*What this task involves*.
Provide an exact copy of the data, excluding the images.

Records from a data collection
◇ ◇ ◇

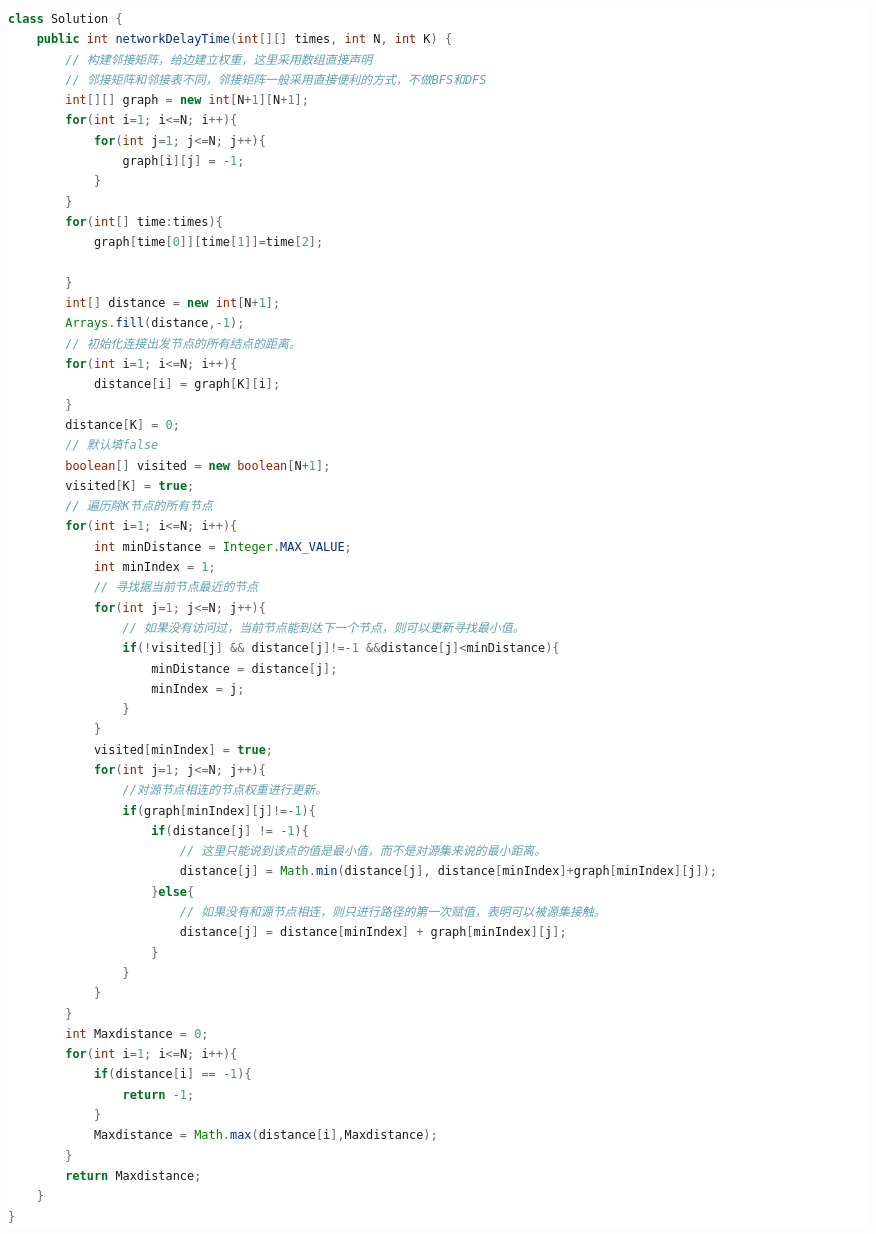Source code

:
 ```java
class Solution {
    public int networkDelayTime(int[][] times, int N, int K) {
        // 构建邻接矩阵，给边建立权重，这里采用数组直接声明
        // 邻接矩阵和邻接表不同，邻接矩阵一般采用直接便利的方式，不做BFS和DFS
        int[][] graph = new int[N+1][N+1];
        for(int i=1; i<=N; i++){
            for(int j=1; j<=N; j++){
                graph[i][j] = -1;
            }
        }
        for(int[] time:times){
            graph[time[0]][time[1]]=time[2];

        }
        int[] distance = new int[N+1];
        Arrays.fill(distance,-1);
        // 初始化连接出发节点的所有结点的距离。
        for(int i=1; i<=N; i++){
            distance[i] = graph[K][i];
        }
        distance[K] = 0;
        // 默认填false
        boolean[] visited = new boolean[N+1];
        visited[K] = true;
        // 遍历除K节点的所有节点
        for(int i=1; i<=N; i++){
            int minDistance = Integer.MAX_VALUE;
            int minIndex = 1;
            // 寻找据当前节点最近的节点
            for(int j=1; j<=N; j++){
                // 如果没有访问过，当前节点能到达下一个节点，则可以更新寻找最小值。
                if(!visited[j] && distance[j]!=-1 &&distance[j]<minDistance){
                    minDistance = distance[j];
                    minIndex = j;
                }
            }
            visited[minIndex] = true;
            for(int j=1; j<=N; j++){
                //对源节点相连的节点权重进行更新。
                if(graph[minIndex][j]!=-1){
                    if(distance[j] != -1){
                        // 这里只能说到该点的值是最小值，而不是对源集来说的最小距离。
                        distance[j] = Math.min(distance[j], distance[minIndex]+graph[minIndex][j]);
                    }else{
                        // 如果没有和源节点相连，则只进行路径的第一次赋值，表明可以被源集接触。
                        distance[j] = distance[minIndex] + graph[minIndex][j]; 
                    }
                }
            }
        }
        int Maxdistance = 0;
        for(int i=1; i<=N; i++){
            if(distance[i] == -1){
                return -1;
            }
            Maxdistance = Math.max(distance[i],Maxdistance);
        }
        return Maxdistance;
    }
}
```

◇ ◇ ◇

*Answer below*.
Source code

:
 ```java
class Solution {
    public int networkDelayTime(int[][] times, int N, int K) {
        // 构建邻接矩阵，给边建立权重，这里采用数组直接声明
        // 邻接矩阵和邻接表不同，邻接矩阵一般采用直接便利的方式，不做BFS和DFS
        int[][] graph = new int[N+1][N+1];
        for(int i=1; i<=N; i++){
            for(int j=1; j<=N; j++){
                graph[i][j] = -1;
            }
        }
        for(int[] time:times){
            graph[time[0]][time[1]]=time[2];

        }
        int[] distance = new int[N+1];
        Arrays.fill(distance,-1);
        // 初始化连接出发节点的所有结点的距离。
        for(int i=1; i<=N; i++){
            distance[i] = graph[K][i];
        }
        distance[K] = 0;
        // 默认填false
        boolean[] visited = new boolean[N+1];
        visited[K] = true;
        // 遍历除K节点的所有节点
        for(int i=1; i<=N; i++){
            int minDistance = Integer.MAX_VALUE;
            int minIndex = 1;
            // 寻找据当前节点最近的节点
            for(int j=1; j<=N; j++){
                // 如果没有访问过，当前节点能到达下一个节点，则可以更新寻找最小值。
                if(!visited[j] && distance[j]!=-1 &&distance[j]<minDistance){
                    minDistance = distance[j];
                    minIndex = j;
                }
            }
            visited[minIndex] = true;
            for(int j=1; j<=N; j++){
                //对源节点相连的节点权重进行更新。
                if(graph[minIndex][j]!=-1){
                    if(distance[j] != -1){
                        // 这里只能说到该点的值是最小值，而不是对源集来说的最小距离。
                        distance[j] = Math.min(distance[j], distance[minIndex]+graph[minIndex][j]);
                    }else{
                        // 如果没有和源节点相连，则只进行路径的第一次赋值，表明可以被源集接触。
                        distance[j] = distance[minIndex] + graph[minIndex][j]; 
                    }
                }
            }
        }
        int Maxdistance = 0;
        for(int i=1; i<=N; i++){
            if(distance[i] == -1){
                return -1;
            }
            Maxdistance = Math.max(distance[i],Maxdistance);
        }
        return Maxdistance;
    }
}
```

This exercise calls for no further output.